Fast & Inexpensive Meals … Finally, a Cookbook I am Actually Using!
I truly love perusing recipes … in fact I used to be a recipe-clipping addict. Luckily, my frugality kept me from purchasing every cookbook in sight, especially considering I have only trialed about a dozen recipes from the little cookbook collection I am already housing. Clipping, marking, and emailing recipes is one thing, but actually making them… for some reason that was always my stumbling block. But a cookbook I recently received sparked something in me. At long last, I was venturing new foods in the kitchen!
The magical book? The Whole Foods Allergy Cookbook … true, the name may not sound enticing to some, but the recipes within were so simple, so intriguing, and so filled with ingredients that I typically buy anyway, it was really a natural fit. As someone who hadn’t tried a new recipe in months, I made guess how many recipes in just over a week… okay, I can’t hold it in… six. That’s right, I tried six new recipes just like that. Okay, I am counting the chocolate covered raisins and the saffron rice, but I gradually became more adventurous.
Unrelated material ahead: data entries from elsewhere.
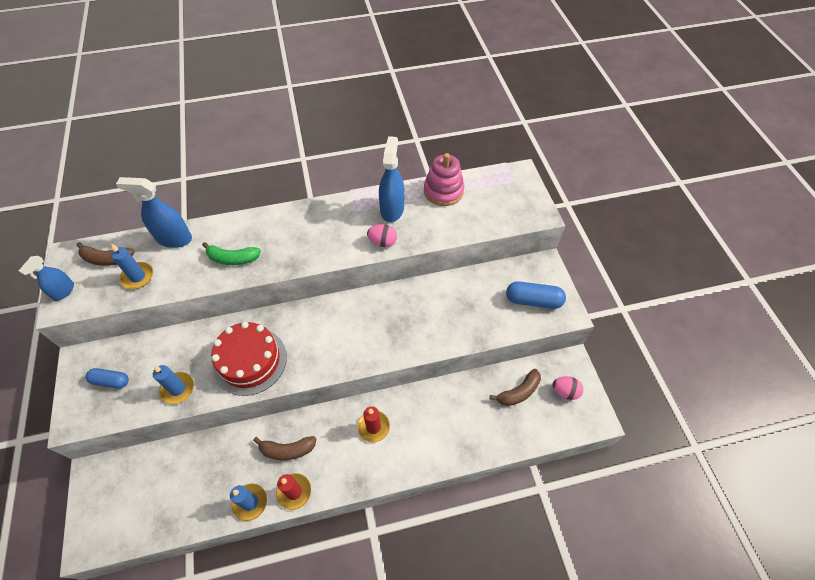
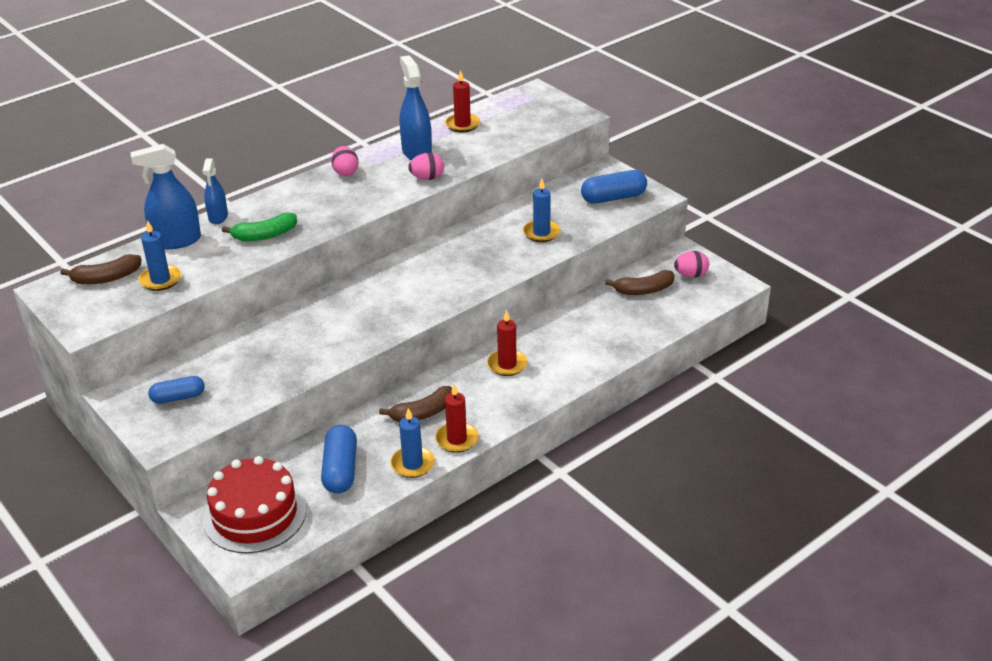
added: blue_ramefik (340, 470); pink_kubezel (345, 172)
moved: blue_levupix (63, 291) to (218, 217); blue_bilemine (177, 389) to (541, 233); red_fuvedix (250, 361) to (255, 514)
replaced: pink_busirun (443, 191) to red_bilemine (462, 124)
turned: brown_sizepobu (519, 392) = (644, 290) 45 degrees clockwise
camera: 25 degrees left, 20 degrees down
Here is what else I made…
First (or third if you count the first two recipes) up was Raf’s Cuban Beans & Rice. These slow-cooked black beans were easy to prepare, as I left them to simmer for about 2 hours, stopping by to stir occasionally. I drained the beans, assuming this step was required, but perhaps not. The honey can easily be replaced with maple syrup for a vegan pot of beans. Serve with rice (I steamed a mix of red rice and brown rice) and a salad for a full vegan meal. For my meaty husband, I served the beans and rice alongside some freshly made Italian sausage (on sale for $2.99/lb) and a serving of steamed broccoli. (sorry, this first pic is horrible, they do get a bit better!)
Second up was the Penne with Cauliflower and Olives. This was a very simple but tasty recipe. I opted to stay vegan on this entrée, “beefing” up the penne with some extra sautéed veggies. Our brown rice pasta had some issues, not cooking and sticking badly. That was the only bummer of the whole meal. Basically, you steam up the cauliflower and mash it with a fork for a chunky, clingy ingredient. Add in the finely chopped olives (I recommend the canned pre-chopped olives, they are actually cheaper ounce for ounce, and easier), some fresh parsley, olive oil, garlic, and season with crushed red pepper flakes and salt to taste.
Third up was the Falafels. This was a fun one; I had never made falafels. These are actually baked, rather than fried. Lacking pita bread or even a tortilla, I served the little patties overtop a bed of jasmine rice and lightly steamed caught-it-just-in-time organic spinach. While the author (Cybele Pascal) recommended her tahini sauce, I was lacking in tahini. So I made a hummus sauce (I had some pre-packaged Trader Joe’s hummus on hand – picture is pre-sauce). Really, this was an easy, tasty, and vegan entrée, that even my meaty husband positively loved. I will be making these again! As a side note, the recipe calls for oat flour. A cheap and easy shortcut is to grind regular old oats in a spice grinder ($9 at the grocery store, best investment I have ever made) for about 30 seconds, until a nice flour develops. Gluten-free consumers can by “safe” oats and make oat flour using this method too.
Fourth up was the Creamy Avocado Chicken Salad. I give this one a not bad. Really, our fridge was running low. No bread for a sandwich and no lettuce for a salad, so this chicken salad went atop quinoa. The avocado dressing was a bit sweet for my tastes, but overall it was pretty good. The chicken tenders were actually on for a cheaper price than the chicken breasts (always keep an eye on this) and they made for convenient preparation.
The Whole Foods Allergy Cookbook is free of the big eight allergens: milk, wheat, tree nuts, peanuts, soy, eggs, fish, and shellfish. While there is a good-sized “meaty” section, I wouldn’t write this one off completely for vegans. The egg-free, dairy-free nature makes for many excellent vegan baked goods and desserts (note: occasional small amounts of honey that look easily replaceable with another liquid sweetener), salads, dressings, snacks, and as you can see from the recipes I trialed, entrees and sides. Actually, the vegan options easily won out taste-wise in our household.
So what was the damage? Well, aside from a whole pile of dishes, I calculated that each full meal cost less than $3.00 to serve (and satiate) two of us, just $1.50 per full individual meal, or less really. While I love eating out, I must admit this is quite a good deal for some easy recipes. Thanks Cybele!